Activity
If a line in the records contains the string "jacket", show that line.
☆ ☆ ☆
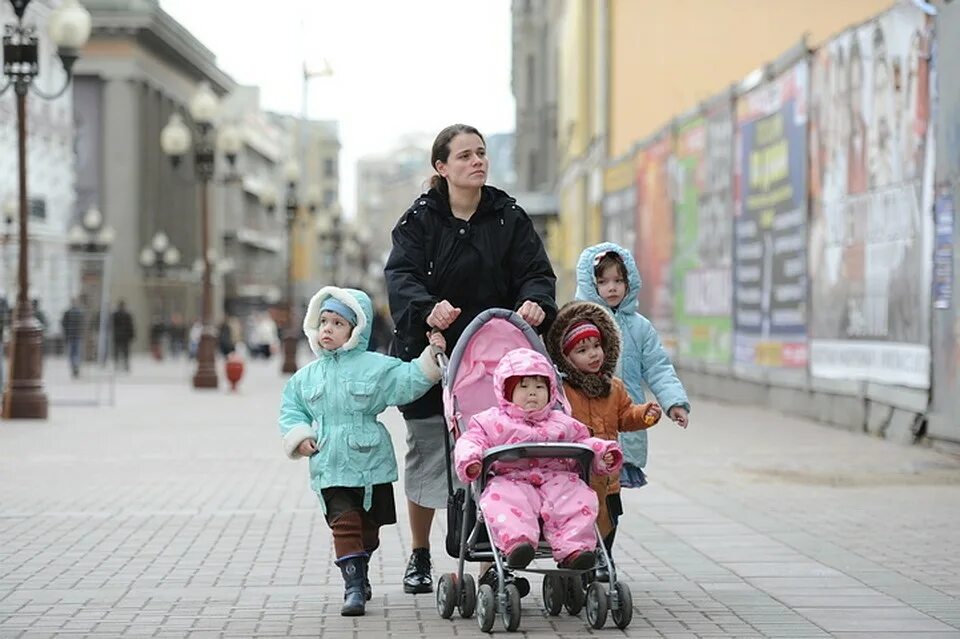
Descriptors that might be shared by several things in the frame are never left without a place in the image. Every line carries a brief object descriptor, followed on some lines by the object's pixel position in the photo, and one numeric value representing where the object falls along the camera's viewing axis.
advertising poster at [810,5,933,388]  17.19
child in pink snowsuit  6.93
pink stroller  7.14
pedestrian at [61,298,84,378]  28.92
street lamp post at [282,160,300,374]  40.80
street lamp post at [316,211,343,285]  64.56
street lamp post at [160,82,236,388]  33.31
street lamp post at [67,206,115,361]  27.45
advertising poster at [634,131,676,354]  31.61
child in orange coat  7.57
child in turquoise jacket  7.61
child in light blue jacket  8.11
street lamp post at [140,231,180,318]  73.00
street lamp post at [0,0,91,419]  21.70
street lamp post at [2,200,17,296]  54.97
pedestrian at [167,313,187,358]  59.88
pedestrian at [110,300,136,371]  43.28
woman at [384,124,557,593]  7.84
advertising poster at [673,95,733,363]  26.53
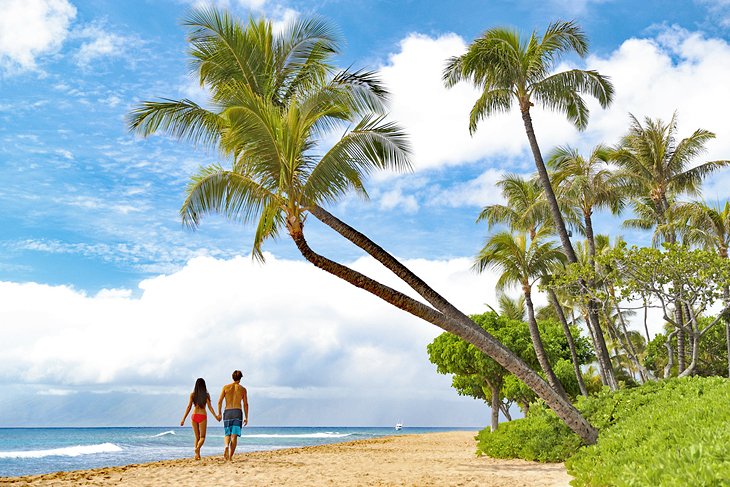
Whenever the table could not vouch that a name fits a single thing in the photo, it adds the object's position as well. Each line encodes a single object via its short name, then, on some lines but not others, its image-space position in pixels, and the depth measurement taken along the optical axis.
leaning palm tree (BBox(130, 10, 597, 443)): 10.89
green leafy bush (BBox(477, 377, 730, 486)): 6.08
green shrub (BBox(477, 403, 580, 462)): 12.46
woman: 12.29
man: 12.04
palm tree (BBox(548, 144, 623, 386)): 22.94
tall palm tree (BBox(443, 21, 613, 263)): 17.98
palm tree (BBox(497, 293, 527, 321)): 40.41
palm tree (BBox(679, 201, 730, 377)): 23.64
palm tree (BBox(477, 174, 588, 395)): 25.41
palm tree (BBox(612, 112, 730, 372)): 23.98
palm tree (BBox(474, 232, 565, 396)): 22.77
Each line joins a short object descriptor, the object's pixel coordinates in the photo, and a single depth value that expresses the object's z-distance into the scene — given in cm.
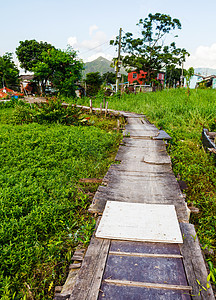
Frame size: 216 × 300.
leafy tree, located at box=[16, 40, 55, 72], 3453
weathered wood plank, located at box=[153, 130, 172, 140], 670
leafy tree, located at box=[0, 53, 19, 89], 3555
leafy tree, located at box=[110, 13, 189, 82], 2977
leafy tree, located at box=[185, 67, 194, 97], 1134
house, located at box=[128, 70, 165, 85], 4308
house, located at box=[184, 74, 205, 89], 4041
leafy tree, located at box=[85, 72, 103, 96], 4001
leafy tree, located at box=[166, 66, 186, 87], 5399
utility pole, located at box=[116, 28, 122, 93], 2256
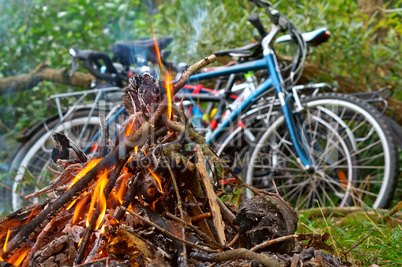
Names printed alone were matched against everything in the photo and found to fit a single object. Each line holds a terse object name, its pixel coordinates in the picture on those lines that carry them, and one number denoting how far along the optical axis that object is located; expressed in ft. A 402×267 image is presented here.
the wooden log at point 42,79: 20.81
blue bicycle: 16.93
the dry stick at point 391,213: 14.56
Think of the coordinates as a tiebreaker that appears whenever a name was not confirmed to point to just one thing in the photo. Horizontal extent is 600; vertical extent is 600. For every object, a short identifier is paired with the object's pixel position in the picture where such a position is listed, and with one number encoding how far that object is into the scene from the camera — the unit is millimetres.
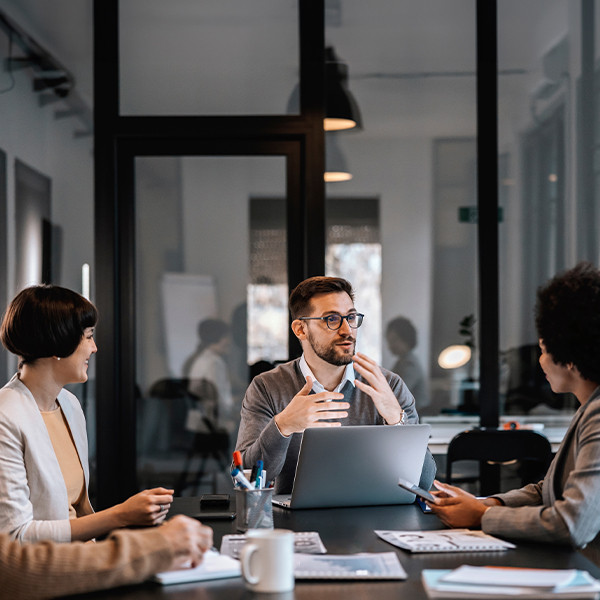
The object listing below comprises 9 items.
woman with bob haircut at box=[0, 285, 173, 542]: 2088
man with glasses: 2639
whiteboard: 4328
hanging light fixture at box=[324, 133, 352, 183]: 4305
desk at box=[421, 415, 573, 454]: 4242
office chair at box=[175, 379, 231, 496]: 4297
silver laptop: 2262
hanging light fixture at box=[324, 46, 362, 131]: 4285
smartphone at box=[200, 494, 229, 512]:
☆ ☆ ☆
Solution for this problem
child in turquoise jacket  7.61
child in light blue jacket  8.11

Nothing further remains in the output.